Christine Novita Nababan , CNN Indonesia | Minggu, 19/03/2017 14:20 WIB
Ditjen Pajak: Google Bayar Pajak Maret-April 2017 Google terdaftar sebagai badan hukum dalam negeri di KPP Tanah Abang III dengan status penanaman modal asing (PMA) sejak 15 September 2011. (CNN Indonesia/M Andika Putra).
Jakarta, CNN Indonesia -- Direktorat Jenderal Pajak (DJP) mengklaim perusahaan teknologi informasi asal Amerika Serikat (AS), Google, akan merealisasikan kewajiban pajaknya dalam waktu dekat ini. Jika tidak aral melintang, kemungkinan akan dilakukan pada Maret atau April nanti.

"Khusus Google, Maret selesai, langsung pembayaran. Kalau tidak, ya April lah," ujar Kepala Kantor Wilyah DJP Jakarta Khusus Muhammad Haniv, mengutip Antara, Sabtu (18/3).

Haniv menyebutkan, Google telah menyepakati kepastian pembayaran pajak tertunggak 2015. DJP sekaligus akan meminta penyelesaian kewajiban pajak Google untuk tahun lalu.

"Mengenai jumlah, itu rahasia. Yang penting, Google bayar, dan jumlahnya tidak kecil," terang Haniv.

Menurut catatan DJP, di Indonesia, Google telah terdaftar sebagai badan hukum dalam negeri di KPP Tanah Abang III dengan status sebagai penanaman modal asing (PMA) sejak 15 September 2011 dan merupakan dependent agent dari Google Asia Pacific Pte Ltd di Singapura.

Dengan demikian, menurut Pasal 2 Ayat (5) Huruf N Undang-Undang Pajak Penghasilan, Google seharusnya berstatus sebagai badan usaha tetap (BUT).
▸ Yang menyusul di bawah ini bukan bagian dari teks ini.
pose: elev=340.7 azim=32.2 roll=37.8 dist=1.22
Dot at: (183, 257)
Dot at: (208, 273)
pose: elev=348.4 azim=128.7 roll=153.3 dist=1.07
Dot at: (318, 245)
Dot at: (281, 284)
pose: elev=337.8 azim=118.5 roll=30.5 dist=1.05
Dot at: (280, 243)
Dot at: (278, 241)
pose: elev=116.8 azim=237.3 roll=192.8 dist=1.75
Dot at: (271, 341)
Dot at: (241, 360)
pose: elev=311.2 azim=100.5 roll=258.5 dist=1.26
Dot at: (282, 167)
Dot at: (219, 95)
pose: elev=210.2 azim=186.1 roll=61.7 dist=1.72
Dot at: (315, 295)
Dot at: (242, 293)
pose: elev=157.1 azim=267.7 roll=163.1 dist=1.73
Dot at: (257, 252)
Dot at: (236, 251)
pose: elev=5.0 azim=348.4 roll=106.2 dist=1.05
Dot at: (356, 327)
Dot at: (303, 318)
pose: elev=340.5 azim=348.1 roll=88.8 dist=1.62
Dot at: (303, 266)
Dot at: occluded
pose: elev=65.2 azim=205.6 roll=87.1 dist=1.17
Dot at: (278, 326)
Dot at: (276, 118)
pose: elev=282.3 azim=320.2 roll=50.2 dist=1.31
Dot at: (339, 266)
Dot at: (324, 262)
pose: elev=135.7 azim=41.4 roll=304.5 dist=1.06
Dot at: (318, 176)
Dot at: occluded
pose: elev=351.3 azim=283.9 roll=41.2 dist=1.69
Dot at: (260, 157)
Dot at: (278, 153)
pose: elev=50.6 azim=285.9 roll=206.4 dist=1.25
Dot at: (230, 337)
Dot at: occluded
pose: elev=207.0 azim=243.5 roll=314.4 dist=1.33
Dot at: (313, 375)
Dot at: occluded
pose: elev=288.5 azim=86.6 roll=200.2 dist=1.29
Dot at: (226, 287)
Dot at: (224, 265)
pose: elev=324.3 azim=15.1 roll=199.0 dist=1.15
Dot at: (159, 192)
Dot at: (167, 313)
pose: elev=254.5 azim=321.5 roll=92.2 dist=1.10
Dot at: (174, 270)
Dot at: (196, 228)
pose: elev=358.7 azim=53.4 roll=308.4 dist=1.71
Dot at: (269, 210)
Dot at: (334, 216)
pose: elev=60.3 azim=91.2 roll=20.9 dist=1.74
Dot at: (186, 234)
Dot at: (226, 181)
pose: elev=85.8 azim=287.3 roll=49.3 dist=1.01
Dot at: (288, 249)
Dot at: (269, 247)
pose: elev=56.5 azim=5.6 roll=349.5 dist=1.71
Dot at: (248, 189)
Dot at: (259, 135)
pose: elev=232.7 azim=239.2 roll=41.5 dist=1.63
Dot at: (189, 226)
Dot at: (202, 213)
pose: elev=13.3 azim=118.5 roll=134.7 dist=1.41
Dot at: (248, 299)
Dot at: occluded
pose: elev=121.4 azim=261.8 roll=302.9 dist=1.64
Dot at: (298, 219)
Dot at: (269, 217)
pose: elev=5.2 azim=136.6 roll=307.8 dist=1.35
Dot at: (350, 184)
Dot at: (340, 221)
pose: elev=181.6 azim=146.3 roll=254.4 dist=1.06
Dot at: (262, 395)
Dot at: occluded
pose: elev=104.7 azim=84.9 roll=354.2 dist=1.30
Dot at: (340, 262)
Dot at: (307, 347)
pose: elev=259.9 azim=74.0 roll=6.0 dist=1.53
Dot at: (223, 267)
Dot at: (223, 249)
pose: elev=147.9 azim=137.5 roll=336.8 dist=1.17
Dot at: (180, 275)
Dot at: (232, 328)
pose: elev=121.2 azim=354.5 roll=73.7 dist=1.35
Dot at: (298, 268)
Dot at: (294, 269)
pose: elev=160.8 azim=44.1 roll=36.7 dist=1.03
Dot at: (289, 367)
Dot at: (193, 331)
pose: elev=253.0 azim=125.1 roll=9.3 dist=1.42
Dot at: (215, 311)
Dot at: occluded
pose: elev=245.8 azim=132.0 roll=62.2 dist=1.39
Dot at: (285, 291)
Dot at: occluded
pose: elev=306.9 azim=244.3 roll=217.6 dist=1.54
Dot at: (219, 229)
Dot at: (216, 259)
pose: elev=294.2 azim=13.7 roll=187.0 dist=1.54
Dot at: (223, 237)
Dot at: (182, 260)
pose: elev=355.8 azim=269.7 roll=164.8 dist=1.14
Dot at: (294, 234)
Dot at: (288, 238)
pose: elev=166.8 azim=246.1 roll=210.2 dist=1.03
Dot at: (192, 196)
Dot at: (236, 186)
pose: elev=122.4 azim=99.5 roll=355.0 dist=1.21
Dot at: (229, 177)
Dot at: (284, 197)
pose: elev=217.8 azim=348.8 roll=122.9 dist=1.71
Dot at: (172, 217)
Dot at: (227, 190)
Sehingga, setiap pendapatan maupun penerimaan yang bersumber dari Indonesia dikenai pajak penghasilan.

Namun, Google menolak adanya pemeriksaan pajak lebih lanjut dari otoritas pajak Indonesia dan tidak mau penetapan status sebagai BUT. Padahal, pendapatan Google dari Indonesia mencapai triliunan rupiah, terutama dari iklan.